Please write a lively bio describing yourself beyond the usual list of degrees, titles, credits and citations (this will be used in the conference book if you are selected).

Lee Huang is a quintessential "INTJ" on the Myers-Briggs Personality Test. One of the defining characteristics about INTJs is they approach reality as they would a giant chessboard, always seeking strategies that have a high payoff. The Wharton School of Business, The Enterprise Center, the Fels Institute of Government, and Econsult Corporation have been four big chess boards on which Lee has explored the integration of spiritual and secular; business and government; and cut-throat capitalism and social do-gooding. Whether it is living, working, or worshipping, Lee spends his time at the intersection of worlds: black, white and Asian; rich and poor; and for-profit, non-profit, and public sector.

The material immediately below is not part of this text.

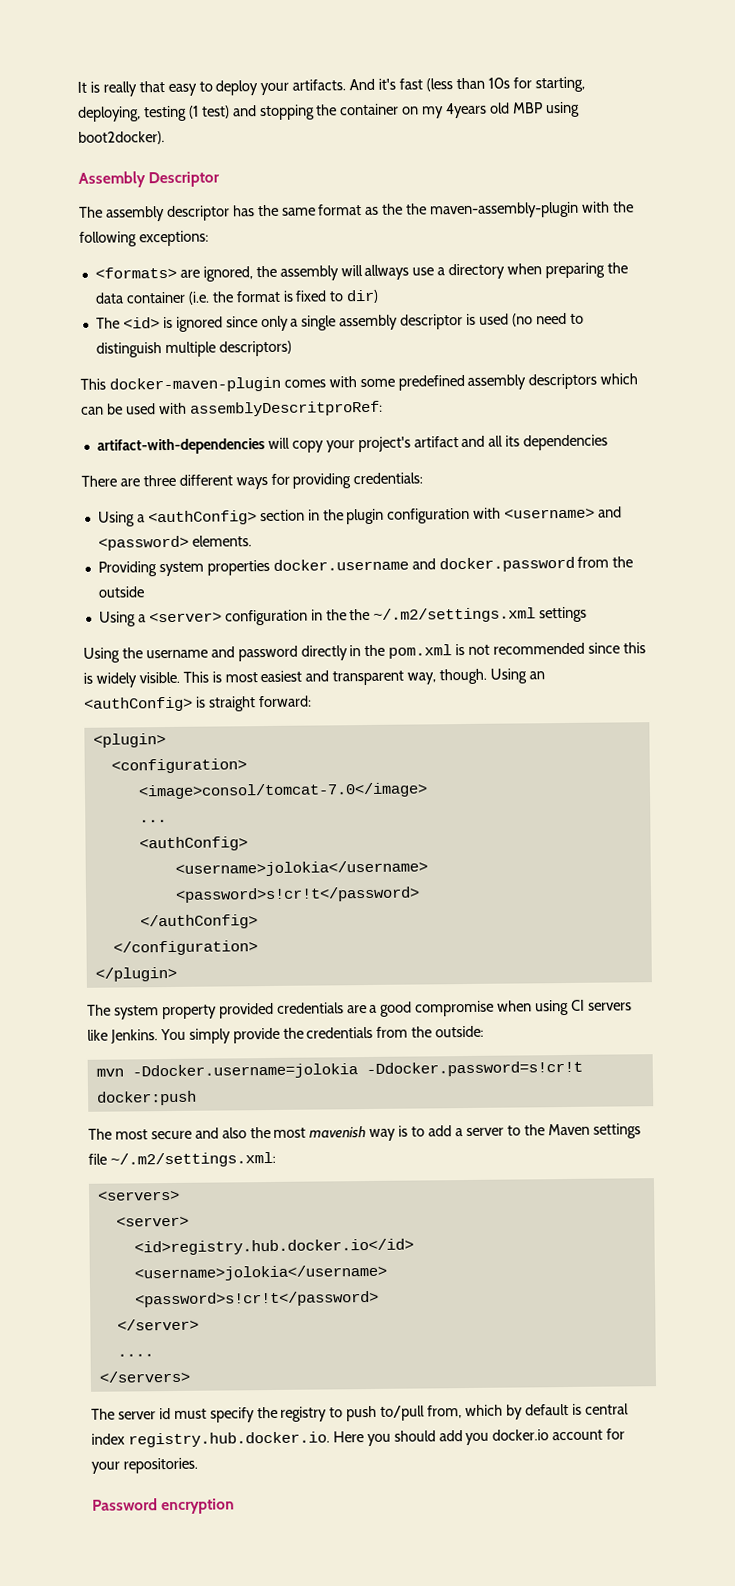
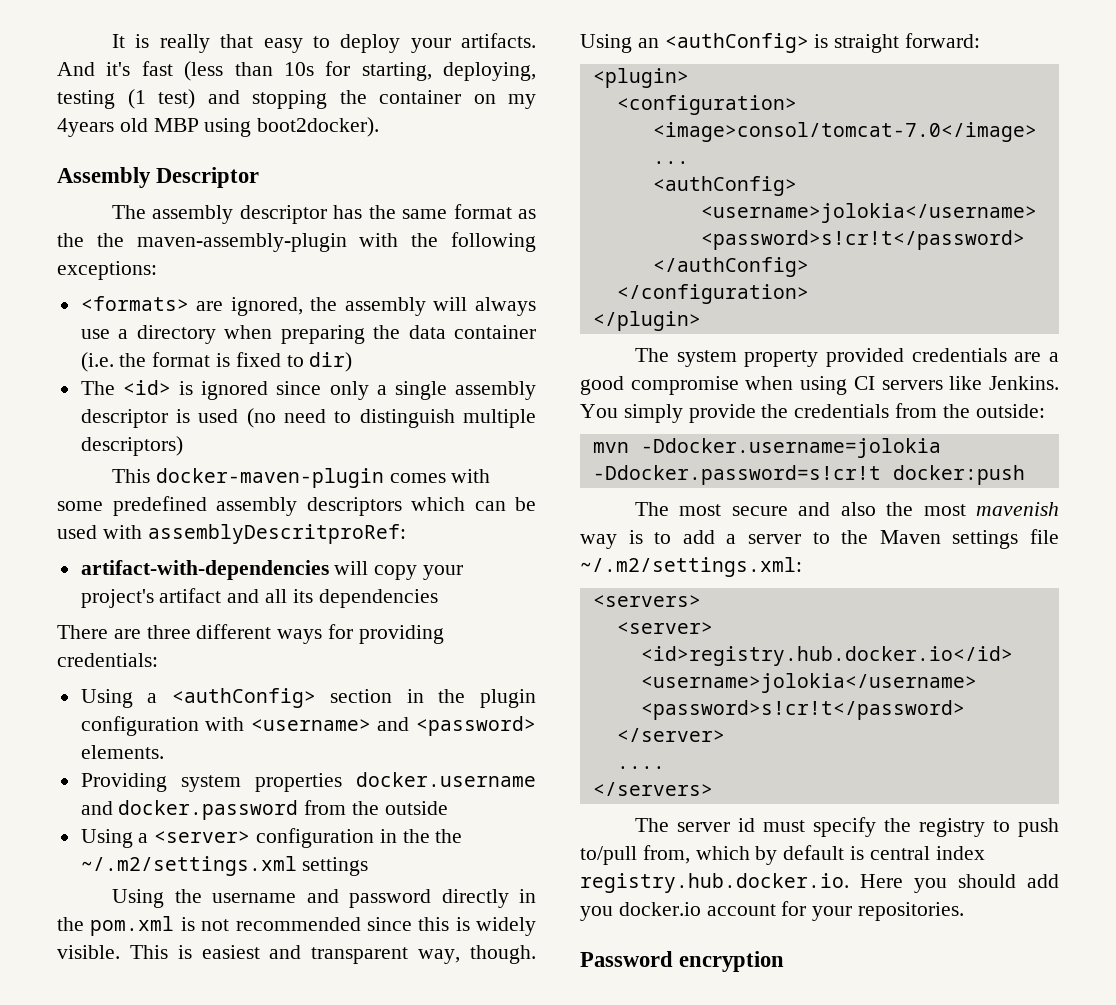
[364,264,410,281] allways -> [475,297,536,316] always
[224,672,258,683] most -> (192, 952) none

As a result, Lee communicates interesting insights: he has written a number of articles, studies, and publications, and has spoken extensively at conferences, churches, and schools, on a broad range of topics such as economic development, minority entrepreneurship, and faith in the city. Ever the documentarian, he posts many of these insights on his family blog (Huang Kid Khronicles) or his professional blog (Musings of An Urban Christian).